Ефим схватил её горячую руку.

— Кто? Мать? Что делать, Гаша? Скажи!

— Прогони её... или убей... — выдохнула она и снова погрузилась в забытьё.

Убить мать. Преступить Божью заповедь. Рука не поднимется. Но смотреть, как она высасывает жизнь из жены, он тоже больше не мог. Решение пришло внезапно, простое и ужасное, как топор.

Ненасытный Огонь: Последний Эликсир

Он встал и подошёл к кровати, где уже спала Матрёна. Она лежала на спине, и на её лице застыла странная, почти юная улыбка. Ефим наклонился, будто чтобы поправить одеяло. Затем его сильные, мозолистые руки, привыкшие к тяжёлой работе, резко обхватили её шею.

Матрёна не закричала. Её глаза широко распахнулись, и в них не было страха. Было лишь удивление, а потом — странное, почти одобрительное понимание. Она не сопротивлялась. Её тело лишь слегка затрепетало, а потом обмякло.

Ефим, тяжело дыша, отпрянул. В избе стояла гробовая тишина. Сердце колотилось где-то в горле. Он подошёл к печи, к Агафье. Ему померещилось, что краска уже возвращается на её щеки.

И тогда он услышал.

Сначала — тихий смешок.
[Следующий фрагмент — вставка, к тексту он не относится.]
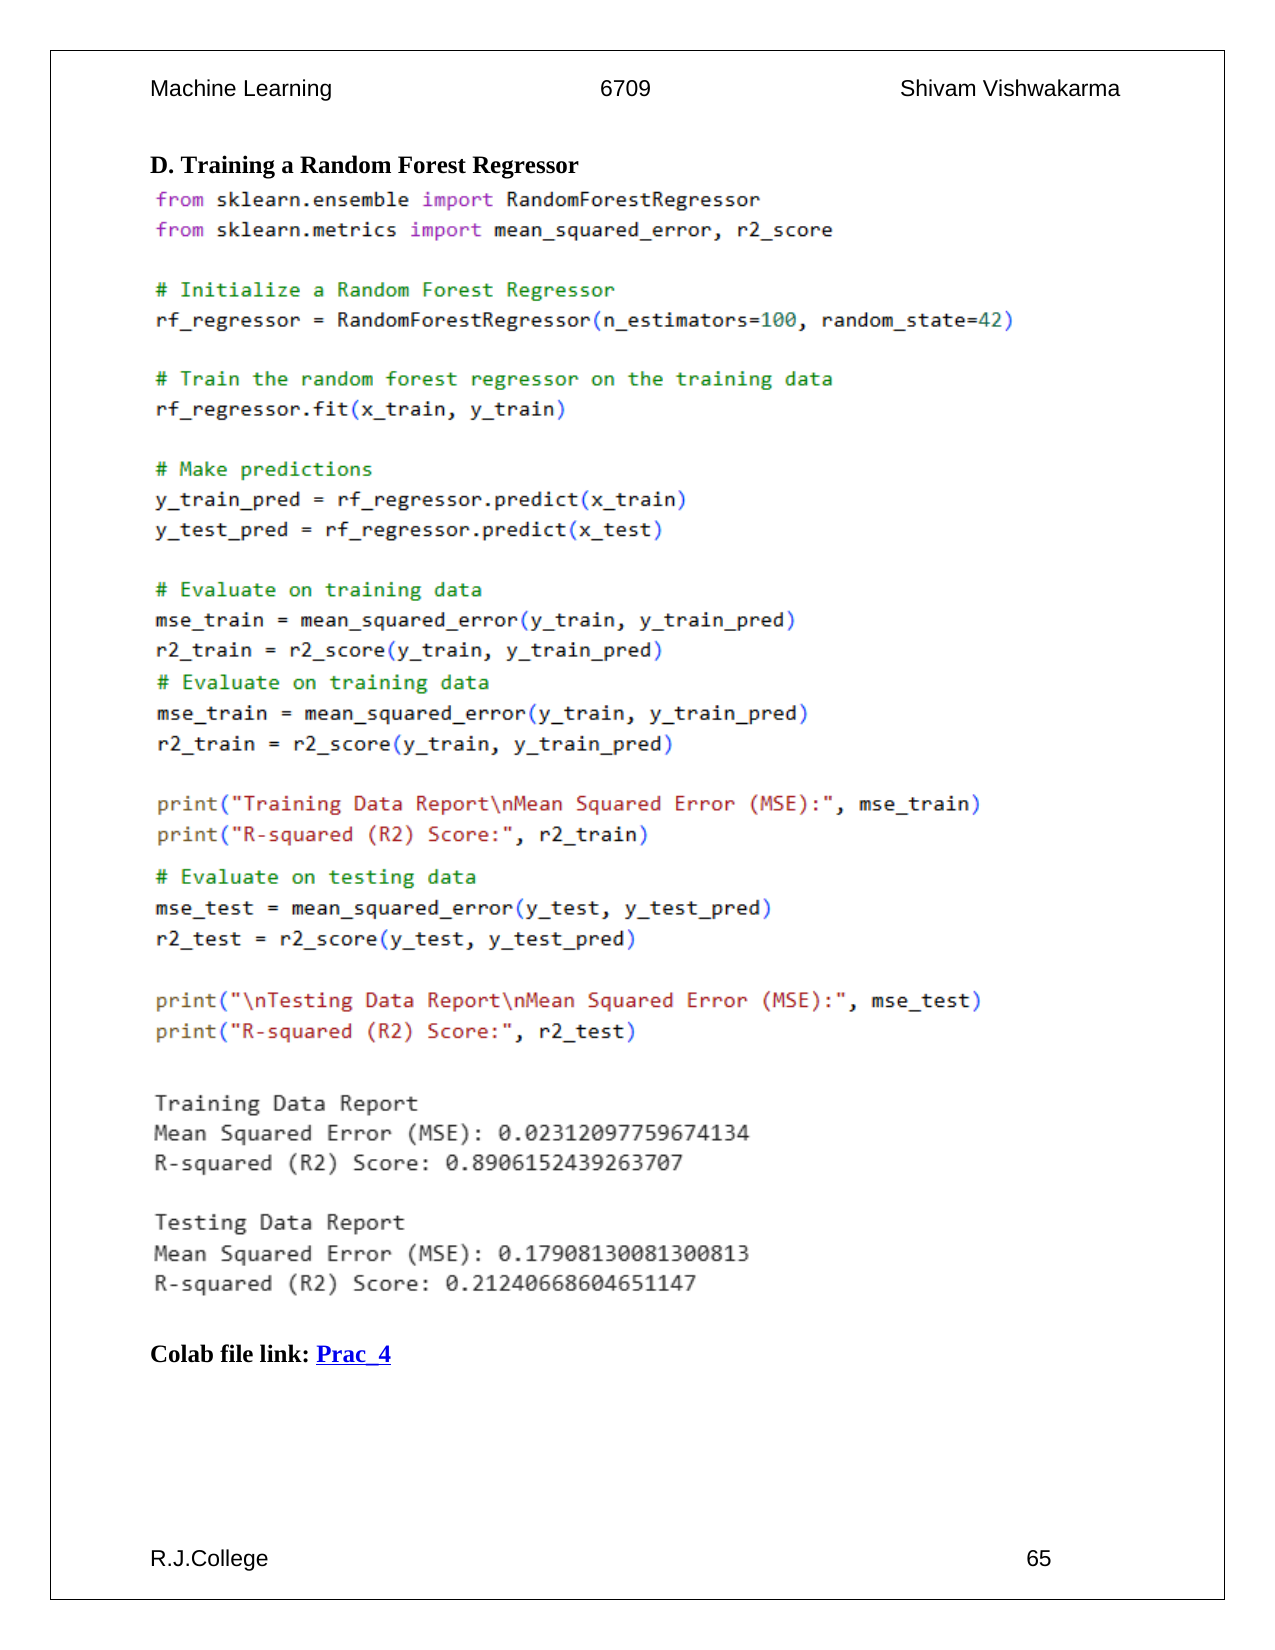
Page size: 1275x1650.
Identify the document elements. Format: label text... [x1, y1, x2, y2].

picture [150, 183, 1026, 664]
text Colab file link: Prac_4 [150, 1339, 1125, 1367]
subtitle D. Training a Random Forest Regressor [150, 150, 1125, 179]
picture [150, 667, 992, 856]
picture [150, 1086, 766, 1302]
picture [150, 859, 987, 1050]
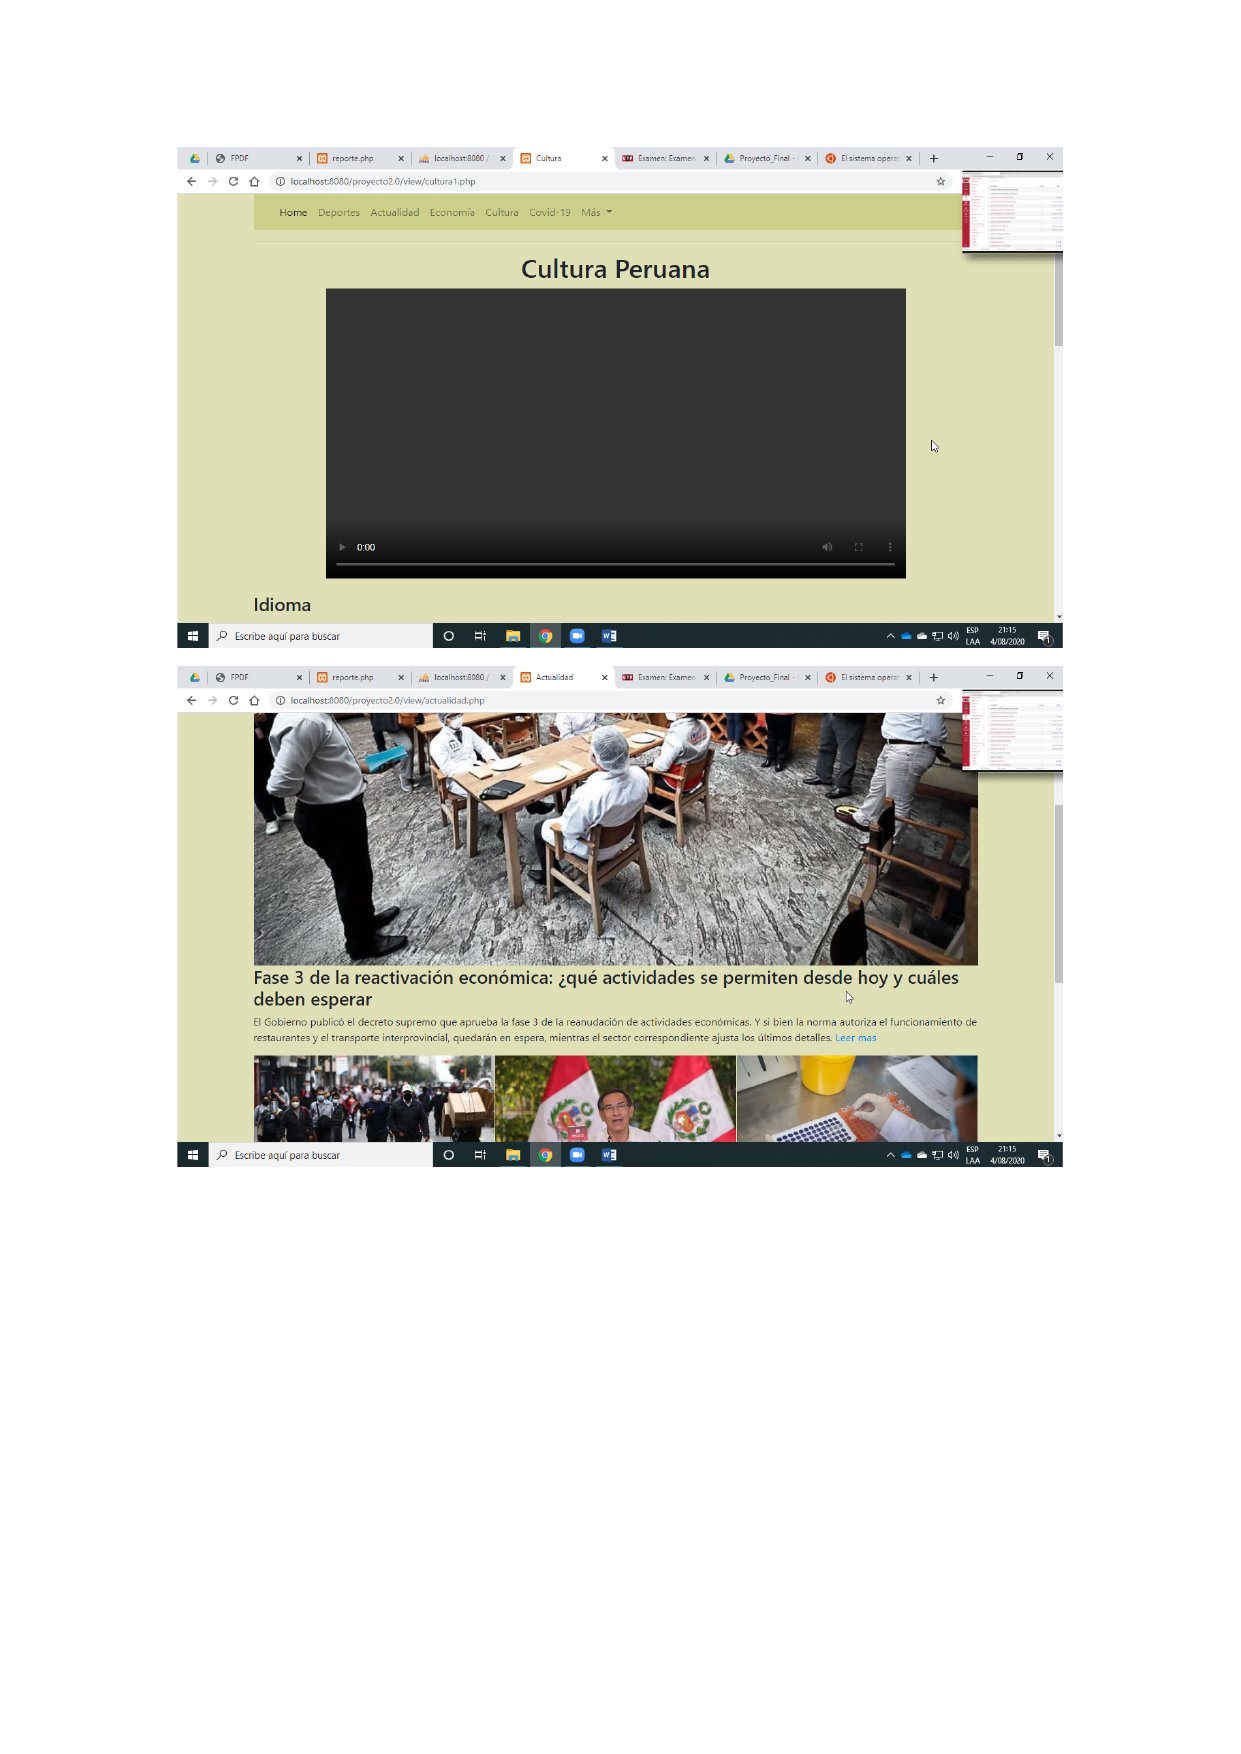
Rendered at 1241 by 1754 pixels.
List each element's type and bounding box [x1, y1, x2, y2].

Потом — скрипучий, знакомый до боли голос, который разрезал гробовую тишину, донёсся не из кровати, а откуда-то из угла, из самой темноты.

— Спасибо, сынок... Ты дал мне то, что ни одно зелье не даст... Кровь-то ты свою пролил... родную, материнскую... Силы прибавилось...

Ефим почувствовал, как стынет кровь в жилах. Он медленно, будто сквозь вязкую смолу, повернул голову. В дальнем углу, на лавке, сидела фигура. Она была похожа на его мать, но только сброшенной оболочкой. Спина её держалась прямо, словно стальной прут, а глаза горели ярким, молодым, ненасытным огнём.

И только теперь Ефим различил в полумраке: на кровати, рядом, лежало обмякшее, бездыханное тело, которое он только что убил.

Её старая кожа обмякла, словно сброшенная ненужная ноша. А его грех, его порыв, стал для неё последним соком, впитанным корнем. Самым могучим подношением роду.

— Теперь, — проскрипела Матрёна, и её взгляд упал на спавших на лавках ребятишек, — до внучат очередь дошла. Живу я, Ефимушка, за счёт рода своего. Так уж мы, корнями, устроены.

Ефим опустился на колени, не в силах издать ни звука. Он понял, что не победил ужас, а лишь накормил его. И теперь этот ужас, приняв образ его матери, будет жить в его доме вечно, переходя, как фамильная черта, от поколения к поколению, пока не высосет всех до последнего.